Knowing that this would be a feature that would include daily updated content, our main question was whether this would be a digest or a feed. Following guided brainstorming and an extensive competitive analysis of similar features on the market, the product designer and I developed, tested, and iterated to arrive at the daily digest.
In the end, to showcase the very popular daily motivational quote and the additional amazing new content Alex and Ani was producing, we replaced the Empowerment section with a Daily section in the form of a very intuitive scrollable digest and, based on research, provided our client with a strong list of content recommendations that proved popular with users. The Daily section’s highly visual form not only provided opportunities for customers to connect more deeply with the brand, but in turn also gave users suggestions on how to wear the products and kept them in the know about emerging collections.

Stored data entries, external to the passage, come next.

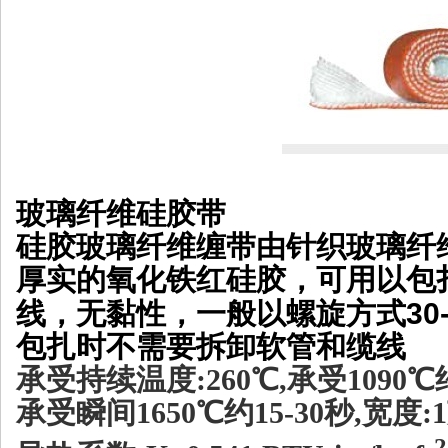
玻璃纤维硅胶带
硅胶玻璃纤维缠带由针织玻璃纤
厚实的氧化铁红硅胶，可用以包
30
线，无黏性，一般以螺旋方式
包扎时不需要拆卸软管和缆线
承受持续温度
:260
℃
,
承受
1090
℃
承受瞬间
1650
℃约
15-30
秒
,
宽度
:1
2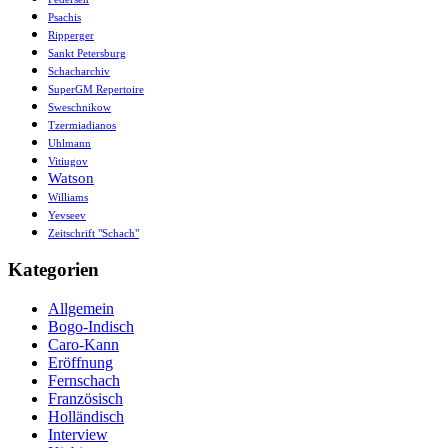
Psachis
Ripperger
Sankt Petersburg
Schacharchiv
SuperGM Repertoire
Sweschnikow
Tzermiadianos
Uhlmann
Vitiugov
Watson
Williams
Yevseev
Zeitschrift "Schach"
Kategorien
Allgemein
Bogo-Indisch
Caro-Kann
Eröffnung
Fernschach
Französisch
Holländisch
Interview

The daily digest was a hit with users, met Alex and Ani’s brand goals and provided them with a hook to bring users back to the app daily - moving the app away from core e-commerce, towards a more integral lifestyle product.
Post-release, our filter feature, patterned on the Alex and Ani website's filter, was underused. We needed to diagnose why, and fix if necessary.
User mental modeling, brainstorming, competitive analysis, sketching, wireframing, user testing, and iteration.
Came up with a new filter design that organized products by color instead of metals, that matched users’ mental models.
To aid discoverability across Alex and Ani's wide product selection, we built product filtering into our e-commerce app, modeling it after the Alex and Ani website.
After we released the app, our mobile analytics showed that users weren't using filters as much as we had expected based on web analytics. Further user testing on the app revealed that users simply had a difficult time using filters - often not getting the results they were looking for. As discoverability is an important part of the app, we needed to quickly diagnose why, and develop a solution.
Initial filters on the Alex and Ani iOS app, which was modeled after the website.
Following my intuition, I conducted more user tests, and realized that there was a stark difference between business thinking and users' mental models. While Alex and Ani tags its products by metal (e.g., 14kt gold filled, 14kt gold plated), users think in terms of color (e.g., yellow gold, white gold). The current finish filters were based on metal, and when users filtered, they would try to filter for gold, but only select the 14kt gold filled filter - also the first filter available on the app - limiting the products displayed to only the most expensive products. This confused them, and a new customer might even be discouraged from searching further. With my product designer, we brainstormed options, tested them, and when we landed on an optimal design, worked with the product manager to create the user stories.
After a week, we reorganized the existing information on the filters screen and added a 'Select All' function that made it easier for users to see available colors and filter down to only the ones they wanted to see, while still allowing them to filter by metals if they so chose. Most importantly, this design tested extremely well, and when shown to the developers, proved an easy fix. I'm looking forward to seeing it come out on a later build.